1. “Nossos governantes, numa verdadeira marcha da insensatez, abrem não da reforma urbana. Precisaríamos de um verdadeiro Ministério das Cidades, de prefeitos que não se comportassem como agentes da especulação imobiliária, de uma vontade coletiva de sair do buraco. As cidades brasileiras estão vivendo dias especificamente difíceis, de uma ponta a outra do País. Estão maltratadas, sujas, agressivas.”

2. “Salvador é uma mistura de cantora de aché, prostituta decadente e capoeirista bêbado, um vilarejo com elefantíase. O Rio vitrine olímpica? Tende a ser o paraíso do autoengano. O País não está nadando em dinheiro. A prioridade deveria ser a luta contra a favelização. São Paulo, diz muito da nossa força e de nossa miséria. Mas a cidade é bem maior que seus governantes.”

3. “As promessas não se transformam em realidade. O programa Minha Casa, Minha Vida constrói hoje as favelas do futuro. Todo mundo concorda que todos precisamos de um lugar onde morar. Mas por que até hoje isso não acontece. Milhões de brasileiros, depois de 20 anos de governos social-democratas, continuam amontoados em alojamentos deprimentes. Em nenhum outro lugar a desigualdade social se expressa de forma tão clara e brutal quanto na moradia.”

4. “O Brasil tende a ser o paraíso de autoengano. Depois de Antonio Palocci, a política econômica do governo meteu os pés pelas mãos. Estamos combinando crescimento medíocre e inflação controlada artificialmente. A prioridade deveria ser contra a favelização do País, por casas decentes e serviços públicos de qualidade, contra a violência e o narcotráfico, contra a podridão do sistema político e pelo direito de todos à cidade.”

5. “Até as manifestações de junho passam a ser vistas como subproduto da excelência dos governos do PT. Mas o Brasil não foi as ruas dizer que quer mais. O Brasil quer diferente. Quer um governo cujo compromisso maior não seja com o mercado e o consumo, mas com a melhoria das condições de vida das pessoas. Além disso, o que Fernando Henrique e o PT não querem reconhecer é que eles atiraram fora a oportunidade histórica de renovar a política no Brasil. As pessoas foram às ruas para dizer que é preciso revitalizar a democracia brasileira, hoje degradada.”

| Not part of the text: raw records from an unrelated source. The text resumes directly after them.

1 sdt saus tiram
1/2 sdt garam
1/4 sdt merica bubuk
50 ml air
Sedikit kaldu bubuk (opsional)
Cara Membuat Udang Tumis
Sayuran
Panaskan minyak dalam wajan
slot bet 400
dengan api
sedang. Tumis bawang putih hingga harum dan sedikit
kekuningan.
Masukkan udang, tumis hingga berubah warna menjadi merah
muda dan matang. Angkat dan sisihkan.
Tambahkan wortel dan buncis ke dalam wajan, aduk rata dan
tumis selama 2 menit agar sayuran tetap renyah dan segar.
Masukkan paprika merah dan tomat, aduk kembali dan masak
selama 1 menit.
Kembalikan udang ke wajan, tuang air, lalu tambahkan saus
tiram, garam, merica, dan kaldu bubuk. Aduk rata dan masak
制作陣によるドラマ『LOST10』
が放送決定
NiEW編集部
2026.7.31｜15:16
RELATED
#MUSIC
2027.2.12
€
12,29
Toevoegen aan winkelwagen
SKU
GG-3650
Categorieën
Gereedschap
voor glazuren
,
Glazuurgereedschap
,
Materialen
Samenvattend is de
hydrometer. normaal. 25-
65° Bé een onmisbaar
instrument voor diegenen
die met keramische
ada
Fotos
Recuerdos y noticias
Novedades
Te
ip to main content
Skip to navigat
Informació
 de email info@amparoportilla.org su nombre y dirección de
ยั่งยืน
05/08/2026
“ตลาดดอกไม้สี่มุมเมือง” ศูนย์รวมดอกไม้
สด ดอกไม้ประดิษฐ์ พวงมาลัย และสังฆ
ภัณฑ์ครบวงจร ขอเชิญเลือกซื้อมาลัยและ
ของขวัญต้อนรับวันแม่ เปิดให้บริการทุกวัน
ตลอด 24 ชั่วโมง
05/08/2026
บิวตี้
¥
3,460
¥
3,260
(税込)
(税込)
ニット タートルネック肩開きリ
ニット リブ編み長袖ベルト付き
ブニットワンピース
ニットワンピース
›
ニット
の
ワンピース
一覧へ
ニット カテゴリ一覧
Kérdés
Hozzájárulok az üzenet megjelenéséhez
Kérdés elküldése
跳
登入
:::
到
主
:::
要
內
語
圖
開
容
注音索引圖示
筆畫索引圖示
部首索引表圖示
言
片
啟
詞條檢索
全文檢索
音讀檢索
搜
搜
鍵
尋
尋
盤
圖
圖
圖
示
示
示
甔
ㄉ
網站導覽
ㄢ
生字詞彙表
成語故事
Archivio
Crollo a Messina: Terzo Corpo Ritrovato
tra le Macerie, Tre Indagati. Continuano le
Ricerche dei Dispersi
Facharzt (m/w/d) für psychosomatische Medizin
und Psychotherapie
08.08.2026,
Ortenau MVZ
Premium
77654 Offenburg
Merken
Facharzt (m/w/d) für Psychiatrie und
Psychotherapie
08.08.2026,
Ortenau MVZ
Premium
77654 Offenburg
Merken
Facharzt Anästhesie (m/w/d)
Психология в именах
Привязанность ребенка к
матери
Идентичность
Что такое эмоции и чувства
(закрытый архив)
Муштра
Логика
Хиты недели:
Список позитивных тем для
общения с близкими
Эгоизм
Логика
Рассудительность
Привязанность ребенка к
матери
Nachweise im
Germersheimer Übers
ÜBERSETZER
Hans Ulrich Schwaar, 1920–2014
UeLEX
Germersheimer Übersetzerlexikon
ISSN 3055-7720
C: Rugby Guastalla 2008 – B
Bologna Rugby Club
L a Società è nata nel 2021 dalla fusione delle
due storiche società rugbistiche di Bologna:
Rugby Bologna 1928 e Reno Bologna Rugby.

6. “Lula e Dilma, com sua ênfase consumista, privilegiaram o comércio de automóveis, dando uma contribuição imensa para encalacrar de vez nossas cidades. Além de não atender a maioria da população, o carro individual sai caro demais para o governo. Carro novo na rua obriga o governo a usar recursos para fazer ruas, pontes, viadutos, etc. É um gasto absurdo, que poderia se concentrar no transporte público e melhorar a vida das pessoas e das cidades.”

As opiniões sérias, contundentes e indesmentíveis do notável pensador soteropolitano, Antonio Risério, ocuparam uma página e meia do “Estadão”, por título “Em busca do urbanismo perdido.” Aqui reproduzimos trechos da sua abordagem original e inovadora de um assunto que tende a crescer no futuro: o caos urbano brasileiro.

Hélio Duque é doutor em Ciências, área econômica, pela Universidade Estadual Paulista (Unesp). Foi Deputado Federal (1978-1991). É autor de vários livros sobre a economia brasileira e suplente do Senador Alvaro Dias.